Brief: Write out each entry again. Keep every word exactly as it is.

Dataset excerpts:
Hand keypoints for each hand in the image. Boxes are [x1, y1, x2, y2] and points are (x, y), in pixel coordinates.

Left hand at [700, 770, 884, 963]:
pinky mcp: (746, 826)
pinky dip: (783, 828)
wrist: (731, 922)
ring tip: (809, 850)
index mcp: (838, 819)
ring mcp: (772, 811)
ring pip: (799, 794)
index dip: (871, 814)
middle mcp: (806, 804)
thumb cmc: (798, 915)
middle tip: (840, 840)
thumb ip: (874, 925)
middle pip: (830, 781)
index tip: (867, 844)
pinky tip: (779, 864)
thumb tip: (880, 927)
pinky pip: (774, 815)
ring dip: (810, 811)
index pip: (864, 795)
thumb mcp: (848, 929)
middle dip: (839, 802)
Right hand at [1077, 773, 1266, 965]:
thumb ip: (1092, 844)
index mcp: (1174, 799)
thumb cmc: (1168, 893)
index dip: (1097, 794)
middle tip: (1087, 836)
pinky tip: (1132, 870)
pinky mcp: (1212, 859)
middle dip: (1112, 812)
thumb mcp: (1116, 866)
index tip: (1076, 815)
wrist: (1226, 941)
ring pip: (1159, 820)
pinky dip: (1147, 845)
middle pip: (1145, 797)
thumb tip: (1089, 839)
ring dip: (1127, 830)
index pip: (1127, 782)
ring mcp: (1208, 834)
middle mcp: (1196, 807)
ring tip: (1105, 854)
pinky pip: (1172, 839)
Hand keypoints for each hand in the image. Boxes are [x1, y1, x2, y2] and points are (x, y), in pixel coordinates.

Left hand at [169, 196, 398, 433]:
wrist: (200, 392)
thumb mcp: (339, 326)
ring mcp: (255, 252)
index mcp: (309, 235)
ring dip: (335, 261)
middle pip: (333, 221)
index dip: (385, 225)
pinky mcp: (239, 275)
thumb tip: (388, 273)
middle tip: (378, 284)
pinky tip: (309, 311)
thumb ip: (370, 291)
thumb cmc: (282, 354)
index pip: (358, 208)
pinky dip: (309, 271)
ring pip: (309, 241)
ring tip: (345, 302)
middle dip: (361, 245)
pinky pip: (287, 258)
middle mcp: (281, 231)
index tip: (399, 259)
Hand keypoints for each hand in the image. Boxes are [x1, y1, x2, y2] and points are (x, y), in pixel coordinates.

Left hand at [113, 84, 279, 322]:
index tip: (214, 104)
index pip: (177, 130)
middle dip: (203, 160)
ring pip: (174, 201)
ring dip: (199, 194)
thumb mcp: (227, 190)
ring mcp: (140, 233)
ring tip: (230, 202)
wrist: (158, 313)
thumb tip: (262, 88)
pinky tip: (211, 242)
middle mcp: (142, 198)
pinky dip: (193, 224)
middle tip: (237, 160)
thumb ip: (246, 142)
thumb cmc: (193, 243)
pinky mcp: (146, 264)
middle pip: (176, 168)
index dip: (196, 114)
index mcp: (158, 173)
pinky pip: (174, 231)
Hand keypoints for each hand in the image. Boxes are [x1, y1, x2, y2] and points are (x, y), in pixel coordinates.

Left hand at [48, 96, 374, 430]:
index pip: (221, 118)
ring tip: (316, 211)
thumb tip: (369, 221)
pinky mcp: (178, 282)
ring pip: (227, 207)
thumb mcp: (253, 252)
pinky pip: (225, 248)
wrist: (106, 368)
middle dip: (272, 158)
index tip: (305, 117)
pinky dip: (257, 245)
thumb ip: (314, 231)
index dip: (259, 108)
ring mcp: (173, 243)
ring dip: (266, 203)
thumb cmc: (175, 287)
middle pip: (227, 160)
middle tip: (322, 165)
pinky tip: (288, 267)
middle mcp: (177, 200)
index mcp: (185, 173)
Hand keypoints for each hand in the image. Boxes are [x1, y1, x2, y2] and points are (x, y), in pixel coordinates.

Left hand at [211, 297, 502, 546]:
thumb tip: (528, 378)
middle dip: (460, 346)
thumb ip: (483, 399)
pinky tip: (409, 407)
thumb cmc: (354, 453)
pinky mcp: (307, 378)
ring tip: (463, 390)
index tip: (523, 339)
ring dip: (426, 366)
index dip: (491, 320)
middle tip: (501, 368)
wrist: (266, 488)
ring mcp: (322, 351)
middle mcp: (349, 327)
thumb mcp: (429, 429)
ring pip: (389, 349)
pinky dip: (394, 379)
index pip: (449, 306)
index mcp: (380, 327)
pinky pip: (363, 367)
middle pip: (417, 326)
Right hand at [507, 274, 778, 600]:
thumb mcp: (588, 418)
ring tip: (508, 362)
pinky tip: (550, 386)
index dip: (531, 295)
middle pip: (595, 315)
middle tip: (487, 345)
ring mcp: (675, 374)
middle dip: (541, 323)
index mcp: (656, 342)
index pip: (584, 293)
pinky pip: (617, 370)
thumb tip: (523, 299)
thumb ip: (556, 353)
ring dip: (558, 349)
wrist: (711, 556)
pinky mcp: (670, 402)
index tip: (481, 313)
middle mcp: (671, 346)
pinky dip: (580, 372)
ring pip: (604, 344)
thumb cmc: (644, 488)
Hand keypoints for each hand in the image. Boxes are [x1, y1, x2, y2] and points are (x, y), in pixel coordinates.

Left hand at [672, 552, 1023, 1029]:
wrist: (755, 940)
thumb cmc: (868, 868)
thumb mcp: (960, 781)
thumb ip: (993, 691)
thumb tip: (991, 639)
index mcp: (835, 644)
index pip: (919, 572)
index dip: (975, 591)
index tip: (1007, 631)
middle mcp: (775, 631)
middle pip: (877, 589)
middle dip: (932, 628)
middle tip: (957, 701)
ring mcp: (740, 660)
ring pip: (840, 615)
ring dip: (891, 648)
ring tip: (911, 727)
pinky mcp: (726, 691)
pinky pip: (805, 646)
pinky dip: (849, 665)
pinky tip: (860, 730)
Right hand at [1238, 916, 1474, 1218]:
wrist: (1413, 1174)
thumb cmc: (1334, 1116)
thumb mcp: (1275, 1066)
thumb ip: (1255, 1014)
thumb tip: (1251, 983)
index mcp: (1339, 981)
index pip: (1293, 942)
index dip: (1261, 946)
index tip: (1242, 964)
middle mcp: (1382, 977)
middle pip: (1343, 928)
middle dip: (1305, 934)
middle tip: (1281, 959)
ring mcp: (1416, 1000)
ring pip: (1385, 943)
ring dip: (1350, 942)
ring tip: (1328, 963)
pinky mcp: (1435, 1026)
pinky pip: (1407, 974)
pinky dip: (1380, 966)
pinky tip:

Answer to the exercise:
Hand keypoints for each hand in the image. Boxes are [x1, y1, x2, y2] and points are (x, y), in pixel coordinates.

Left hand at [700, 770, 884, 963]:
pinky mcp: (746, 826)
pinky dip: (783, 828)
wrist: (731, 922)
ring tip: (809, 850)
index mcp: (838, 819)
ring mcp: (772, 811)
ring pip: (799, 794)
index dip: (871, 814)
middle mcp: (806, 804)
thumb cmc: (798, 915)
middle tip: (840, 840)
thumb ip: (874, 925)
middle pip: (830, 781)
index tip: (867, 844)
pinky tip: (779, 864)
thumb tip: (880, 927)
pinky pip: (774, 815)
ring dip: (810, 811)
index pip: (864, 795)
thumb mcp: (848, 929)
middle dip: (839, 802)
Right hand at [1077, 773, 1266, 965]:
thumb ip: (1092, 844)
index mcp: (1174, 799)
thumb cmc: (1168, 893)
index dip: (1097, 794)
middle tip: (1087, 836)
pinky tip: (1132, 870)
pinky mcp: (1212, 859)
middle dip: (1112, 812)
thumb mcp: (1116, 866)
index tip: (1076, 815)
wrist: (1226, 941)
ring pip: (1159, 820)
pinky dip: (1147, 845)
middle pip: (1145, 797)
thumb tip: (1089, 839)
ring dip: (1127, 830)
index pip: (1127, 782)
ring mcp: (1208, 834)
middle mcp: (1196, 807)
ring tip: (1105, 854)
pinky pip: (1172, 839)
Hand keypoints for each hand in the image. Boxes are [x1, y1, x2, y2] and points are (x, y), in pixel coordinates.

Left hand at [169, 196, 398, 433]:
wrist: (200, 392)
thumb mcp: (339, 326)
ring mcp: (255, 252)
index mcp: (309, 235)
ring dip: (335, 261)
middle pip: (333, 221)
index dip: (385, 225)
pinky mcp: (239, 275)
thumb tip: (388, 273)
middle tip: (378, 284)
pinky tip: (309, 311)
thumb ip: (370, 291)
thumb cmc: (282, 354)
index pip: (358, 208)
pinky dip: (309, 271)
ring pip: (309, 241)
ring tip: (345, 302)
middle dip: (361, 245)
pinky pip: (287, 258)
middle mcp: (281, 231)
index tip: (399, 259)
Hand keypoints for each hand in the image. Boxes are [x1, y1, x2, y2] and points are (x, y), in pixel coordinates.

Left hand at [113, 84, 279, 322]:
index tip: (214, 104)
index pip: (177, 130)
middle dip: (203, 160)
ring pip: (174, 201)
ring dip: (199, 194)
thumb mcp: (227, 190)
ring mcp: (140, 233)
ring tip: (230, 202)
wrist: (158, 313)
thumb tip: (262, 88)
pinky tip: (211, 242)
middle mcp: (142, 198)
pinky dip: (193, 224)
middle tip: (237, 160)
thumb ip: (246, 142)
thumb cmc: (193, 243)
pinky mcp: (146, 264)
middle pip: (176, 168)
index dip: (196, 114)
index mcp: (158, 173)
pinky pip: (174, 231)
Hand keypoints for each hand in the image. Boxes are [x1, y1, x2, y2] and points are (x, y), in pixel coordinates.

Left hand at [48, 96, 374, 430]:
index pip: (221, 118)
ring tip: (316, 211)
thumb tip: (369, 221)
pinky mcp: (178, 282)
ring pip: (227, 207)
thumb mcp: (253, 252)
pinky pip: (225, 248)
wrist: (106, 368)
middle dip: (272, 158)
index tip: (305, 117)
pinky dip: (257, 245)
thumb ip: (314, 231)
index dip: (259, 108)
ring mcp: (173, 243)
ring dip: (266, 203)
thumb cmc: (175, 287)
middle pip: (227, 160)
middle tip: (322, 165)
pinky tip: (288, 267)
middle mcp: (177, 200)
index mcp: (185, 173)
Hand keypoints for each hand in the image. Boxes are [x1, y1, x2, y2] and points are (x, y), in pixel coordinates.

Left hand at [211, 297, 502, 546]:
thumb tip: (528, 378)
middle dip: (460, 346)
thumb ip: (483, 399)
pinky tip: (409, 407)
thumb cmc: (354, 453)
pinky mcp: (307, 378)
ring tip: (463, 390)
index tip: (523, 339)
ring dip: (426, 366)
index dip: (491, 320)
middle tip: (501, 368)
wrist: (266, 488)
ring mcp: (322, 351)
middle mcp: (349, 327)
thumb mcp: (429, 429)
ring pip: (389, 349)
pinky dip: (394, 379)
index pip: (449, 306)
index mcp: (380, 327)
pinky pip: (363, 367)
middle pip: (417, 326)
Right hand at [507, 274, 778, 600]:
thumb mcp: (588, 418)
ring tip: (508, 362)
pinky tip: (550, 386)
index dip: (531, 295)
middle pip: (595, 315)
middle tip: (487, 345)
ring mcp: (675, 374)
middle dip: (541, 323)
index mcp: (656, 342)
index pip: (584, 293)
pinky pip: (617, 370)
thumb tip: (523, 299)
thumb ip: (556, 353)
ring dip: (558, 349)
wrist: (711, 556)
pinky mcp: (670, 402)
index tip: (481, 313)
middle mcp: (671, 346)
pinky dip: (580, 372)
ring pip: (604, 344)
thumb cmc: (644, 488)
Hand keypoints for each hand in the image. Boxes are [x1, y1, x2, y2] and points are (x, y), in pixel coordinates.

Left hand at [672, 552, 1023, 1029]:
wrist: (755, 940)
thumb cmc: (868, 868)
thumb mcp: (960, 781)
thumb ip: (993, 691)
thumb tip: (991, 639)
index mcp: (835, 644)
index pip: (919, 572)
index dip: (975, 591)
index tip: (1007, 631)
middle mcp: (775, 631)
middle pip: (877, 589)
middle dip: (932, 628)
middle tip: (957, 701)
ring mcp: (740, 660)
ring pip: (840, 615)
ring dip: (891, 648)
ring tip: (911, 727)
pinky mcp: (726, 691)
pinky pip: (805, 646)
pinky dip: (849, 665)
pinky tip: (860, 730)
Right hand at [1238, 916, 1474, 1218]:
wrist: (1413, 1174)
thumb cmc: (1334, 1116)
thumb mcp: (1275, 1066)
thumb ip: (1255, 1014)
thumb tip: (1251, 983)
index mcp: (1339, 981)
index pip: (1293, 942)
index dip: (1261, 946)
index tip: (1242, 964)
middle mcp: (1382, 977)
middle pip: (1343, 928)
middle dip: (1305, 934)
middle tip: (1281, 959)
ring mcp: (1416, 1000)
ring pip: (1385, 943)
ring dip: (1350, 942)
ring tip: (1328, 963)
pinky mcp: (1435, 1026)
pinky pip: (1407, 974)
pinky dip: (1380, 966)
pinky tip:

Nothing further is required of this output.